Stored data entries
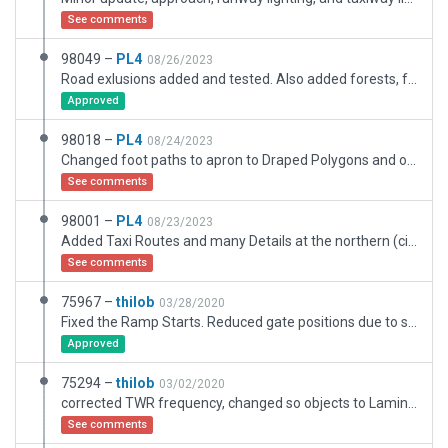
See comments
98049 –
PL4
08/26/2023
Road exlusions added and tested. Also added forests, fence and service path at area between taxiway F and nothern public road. Forests needed lot of exclusions.
Approved
98018 –
PL4
08/24/2023
Changed foot paths to apron to Draped Polygons and other taxiways which most likely not used for aircraft trafic.
See comments
98001 –
PL4
08/23/2023
Added Taxi Routes and many Details at the northern (civil) part of the Airport including car parking, road access to "global" roads, parking position numbering with all Ramp Starts. Taxiways only for airport trafic - rest converted to Draped Polygons.
See comments
75967 –
thilob
03/28/2020
Fixed the Ramp Starts. Reduced gate positions due to static aircraft.
Approved
75294 –
thilob
03/02/2020
corrected TWR frequency, changed so objects to Laminar Libs Objects due to validation errors with 11.35+
See comments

■ ACTIVITY
Leaving out the images, return the entries above exactly as they read.

■ RESULT
See comments
98049 –
PL4
08/26/2023
Road exlusions added and tested. Also added forests, fence and service path at area between taxiway F and nothern public road. Forests needed lot of exclusions.
Approved
98018 –
PL4
08/24/2023
Changed foot paths to apron to Draped Polygons and other taxiways which most likely not used for aircraft trafic.
See comments
98001 –
PL4
08/23/2023
Added Taxi Routes and many Details at the northern (civil) part of the Airport including car parking, road access to "global" roads, parking position numbering with all Ramp Starts. Taxiways only for airport trafic - rest converted to Draped Polygons.
See comments
75967 –
thilob
03/28/2020
Fixed the Ramp Starts. Reduced gate positions due to static aircraft.
Approved
75294 –
thilob
03/02/2020
corrected TWR frequency, changed so objects to Laminar Libs Objects due to validation errors with 11.35+
See comments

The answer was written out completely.